== Passage shown

Talking Evolution: The Challenge of Influenza – Part 1

It’s that time of year again. It’s “Flu Season”—and those words mean different things to different people.

For some of us, “flu season” is synonymous with the idea that we might come down with a “cold” and feel crummy for a few days. For a smaller group, it means that we are at risk of a life-threatening illness.

As a teacher of middle school students, I know that young people are generally unaware of what influenza is, and the actual threat it poses to human health.

In this two-part post, we will look at what “the flu” really is and how it affects our health.

FLU Stop_sign(standard)
Image courtesy John S. Mead

In classroom experience over the past 28 years, I find that the vast majority of middle-school students view influenza as an annoyance illness that is just slightly worse than the common cold. Given their generally uninformed state on this topic, I now take it as an opportunity to teach an interdisciplinary lesson that connects virology, immunology, and epidemiology with evolution, agriculture, and patterns of human migration and travel.

I relish any chance I get to demonstrate that science is not a collection of facts to be memorized and regurgitated. Rather, science is a framework of facts that when connected to each other provide a meaningful method for understanding the natural world. Influenza education is just such an opportunity.

science is a framework of facts that when connected to each other provide a meaningful method for understanding the natural world

To get all of us on the same wavelength, it helps to see statistics about the impact of influenza in the United States over a period of time. When you look at the Center for Disease Control’s (CDC) annual averages since 2010, you can see the number of affected people is both variable and substantial. The average yearly number of influenza cases has ranged between 9.2 million and 35.6 million patients. This yielded an average of 140,000 to 710,000 hospitalizations for influenza each year and an annual death toll of 12,000 to 56,000 people.

 

flu-burden-cases
Annual influenza burden statistics in the United States 2010-2016
Image courtesy Centers for Disease Control (CDC)

While these numbers make influenza a top-10 cause of death each year, these numbers pale in comparison to the numbers of deaths caused by influenza when new forms of it create worldwide pandemics—the most infamous of these being the “Spanish Flu” outbreak of 1918 when an estimated 20 million to 50 million people (approximately 5% of the world’s population!), including 675,000 Americans, died in the course of a single flu season.

CampFunstonKS-InfluenzaHospital
An emergency hospital at Camp Funston, Kansas, cared for large numbers of soldiers sickened by the 1918 flu.

====

Aim of the task
Extract the part of the influenza post between "For some of" and "affects our health.", inclusive. The data has nothing to do with the influenza post.

== Data listing

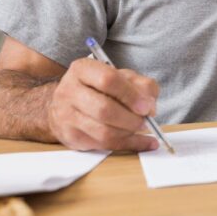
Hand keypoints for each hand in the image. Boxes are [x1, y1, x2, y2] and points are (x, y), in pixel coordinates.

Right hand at [46, 58, 160, 151]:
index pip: (108, 80)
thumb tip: (150, 106)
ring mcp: (66, 116)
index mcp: (83, 70)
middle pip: (104, 109)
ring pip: (103, 132)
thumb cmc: (99, 88)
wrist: (67, 104)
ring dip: (128, 133)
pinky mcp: (70, 137)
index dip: (131, 95)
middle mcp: (69, 91)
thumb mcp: (123, 77)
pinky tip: (142, 141)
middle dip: (131, 119)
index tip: (146, 106)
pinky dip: (128, 144)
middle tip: (144, 120)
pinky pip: (103, 146)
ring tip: (139, 127)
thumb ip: (142, 85)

====

Result of this task
For some of us, “flu season” is synonymous with the idea that we might come down with a “cold” and feel crummy for a few days. For a smaller group, it means that we are at risk of a life-threatening illness.

As a teacher of middle school students, I know that young people are generally unaware of what influenza is, and the actual threat it poses to human health.

In this two-part post, we will look at what “the flu” really is and how it affects our health.